Week 5: RSS and Google Reader

What a great TOOL!!! I can't believe how much easier RSS has made my life online. Having all the webites that I frequent in one place like 'bookmarks' is one thing, but being able to organize the feeds that you get into your Google Reader saves so much surfing time that I have more real life time with my family.  What I like best about the Google Reader is the ability to build and organize folders for all of the feeds you subscribe to becuase what I found after a week of finding RSS feeds, was that they all fell into 4 or 5 categories. Even if the page didn't have an RSS option, just by cutting and pasting the URL into the 'Add a Subscription' button in the upper left hand corner of the screen had Google make a feed for that page to notify you of any changes to the pages.
Musical artists, online streaming concert sites and concert touring sites went into one of my Reader folders, so if any updates were made to pages of my favorite artists were made, I was pushed the info right away. The same went for all the other sports, language arts, even united discovery streaming sites that I frequent at home and at school were all there in my Reader. If I didn't want to keep the feed, It's easy enough to delete. I really like the way that Goggle makes up nice blocks of information for you in the Reader, complete with headlines, graphics and links right at your fingertips. Even for the pages without true RSS feeds, Goggle does an amazing job at creating great, reader-friendly previews of the updates made to your favorite sites.

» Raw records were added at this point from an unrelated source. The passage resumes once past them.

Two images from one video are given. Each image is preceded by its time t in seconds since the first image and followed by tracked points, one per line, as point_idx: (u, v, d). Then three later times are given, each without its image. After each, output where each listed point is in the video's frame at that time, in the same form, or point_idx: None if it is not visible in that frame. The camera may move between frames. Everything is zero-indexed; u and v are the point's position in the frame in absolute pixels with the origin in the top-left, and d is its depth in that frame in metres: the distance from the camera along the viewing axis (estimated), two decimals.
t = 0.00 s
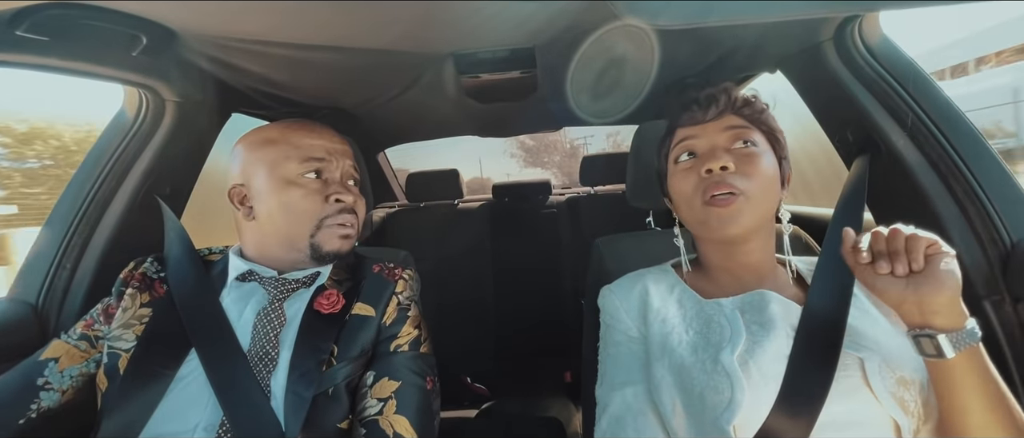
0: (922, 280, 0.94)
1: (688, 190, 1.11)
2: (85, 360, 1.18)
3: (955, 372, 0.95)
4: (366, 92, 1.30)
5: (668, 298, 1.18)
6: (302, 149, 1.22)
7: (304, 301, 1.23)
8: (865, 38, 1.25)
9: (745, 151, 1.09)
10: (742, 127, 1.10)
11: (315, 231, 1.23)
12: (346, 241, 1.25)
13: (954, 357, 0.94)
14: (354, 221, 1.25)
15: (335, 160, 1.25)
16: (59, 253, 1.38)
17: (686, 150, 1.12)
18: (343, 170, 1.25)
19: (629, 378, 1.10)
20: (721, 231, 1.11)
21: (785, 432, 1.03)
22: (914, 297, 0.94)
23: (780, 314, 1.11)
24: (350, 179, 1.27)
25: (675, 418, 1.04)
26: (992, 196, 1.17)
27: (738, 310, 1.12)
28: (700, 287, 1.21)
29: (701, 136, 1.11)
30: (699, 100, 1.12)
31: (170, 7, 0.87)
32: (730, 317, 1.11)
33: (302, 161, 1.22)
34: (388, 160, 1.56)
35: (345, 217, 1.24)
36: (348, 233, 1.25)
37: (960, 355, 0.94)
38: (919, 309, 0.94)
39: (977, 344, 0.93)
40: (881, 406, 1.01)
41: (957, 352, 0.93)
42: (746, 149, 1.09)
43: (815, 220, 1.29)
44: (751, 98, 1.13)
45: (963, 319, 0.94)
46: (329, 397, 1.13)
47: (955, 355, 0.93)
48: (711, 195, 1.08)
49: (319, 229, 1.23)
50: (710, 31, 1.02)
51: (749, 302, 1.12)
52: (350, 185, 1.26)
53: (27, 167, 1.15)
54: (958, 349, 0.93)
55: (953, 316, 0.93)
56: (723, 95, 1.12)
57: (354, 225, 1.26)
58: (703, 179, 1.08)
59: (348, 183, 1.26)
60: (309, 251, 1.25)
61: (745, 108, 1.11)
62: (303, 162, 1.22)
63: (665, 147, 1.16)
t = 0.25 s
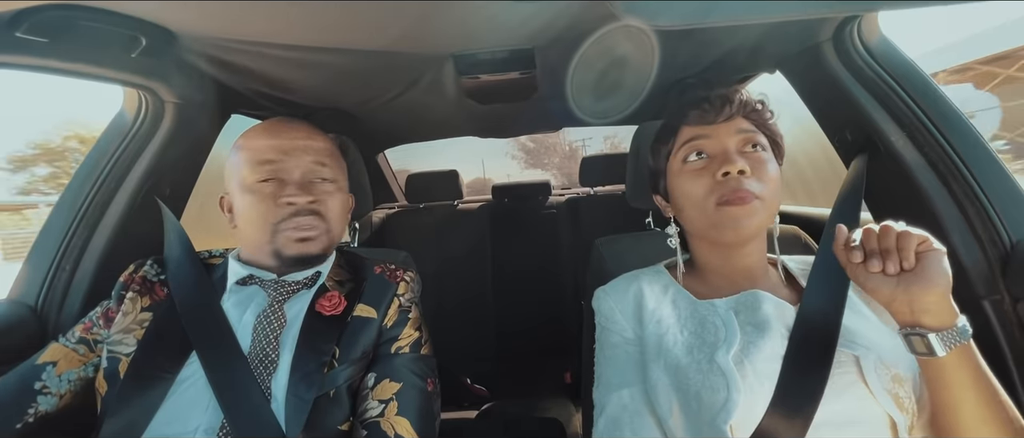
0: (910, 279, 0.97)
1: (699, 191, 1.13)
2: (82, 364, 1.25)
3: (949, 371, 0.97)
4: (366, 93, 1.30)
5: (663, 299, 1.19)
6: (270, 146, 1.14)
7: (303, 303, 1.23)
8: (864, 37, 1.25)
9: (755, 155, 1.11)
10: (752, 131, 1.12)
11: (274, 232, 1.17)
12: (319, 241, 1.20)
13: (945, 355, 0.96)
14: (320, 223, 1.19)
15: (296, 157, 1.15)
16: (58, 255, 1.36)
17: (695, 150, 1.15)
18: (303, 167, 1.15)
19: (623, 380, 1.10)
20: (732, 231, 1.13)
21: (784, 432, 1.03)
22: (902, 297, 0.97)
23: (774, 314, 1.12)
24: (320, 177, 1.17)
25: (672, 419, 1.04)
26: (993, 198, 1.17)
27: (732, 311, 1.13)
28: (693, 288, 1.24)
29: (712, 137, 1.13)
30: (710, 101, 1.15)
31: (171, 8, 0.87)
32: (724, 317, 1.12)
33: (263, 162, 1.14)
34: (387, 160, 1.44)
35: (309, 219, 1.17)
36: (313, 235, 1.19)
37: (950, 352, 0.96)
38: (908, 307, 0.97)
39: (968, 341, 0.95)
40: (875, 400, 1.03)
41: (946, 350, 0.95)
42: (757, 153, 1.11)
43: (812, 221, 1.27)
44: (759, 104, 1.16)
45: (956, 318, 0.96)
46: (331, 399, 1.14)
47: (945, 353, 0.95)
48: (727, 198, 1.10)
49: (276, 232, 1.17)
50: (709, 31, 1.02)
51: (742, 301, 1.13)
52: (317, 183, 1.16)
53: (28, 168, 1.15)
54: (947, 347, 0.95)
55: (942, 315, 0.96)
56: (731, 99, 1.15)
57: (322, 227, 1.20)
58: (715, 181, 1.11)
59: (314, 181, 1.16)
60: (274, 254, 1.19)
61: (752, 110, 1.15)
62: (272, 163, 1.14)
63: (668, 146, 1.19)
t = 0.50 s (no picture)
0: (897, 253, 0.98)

Having students organize there own interest through RSS feeds and Reader pages could really help me bring their literature circles to cyber-space. ALl it would really take would be for the students to create a gmail account, then create a Blog on Blogger about the book their group chooses. Then, each of the group members could subscribe to their other group members to answer questions about the novel, share ideas, and offer insight at their own speed. Even if it was something that only a few students could do at first to try out, it seems like a medium that would appeal to all of them.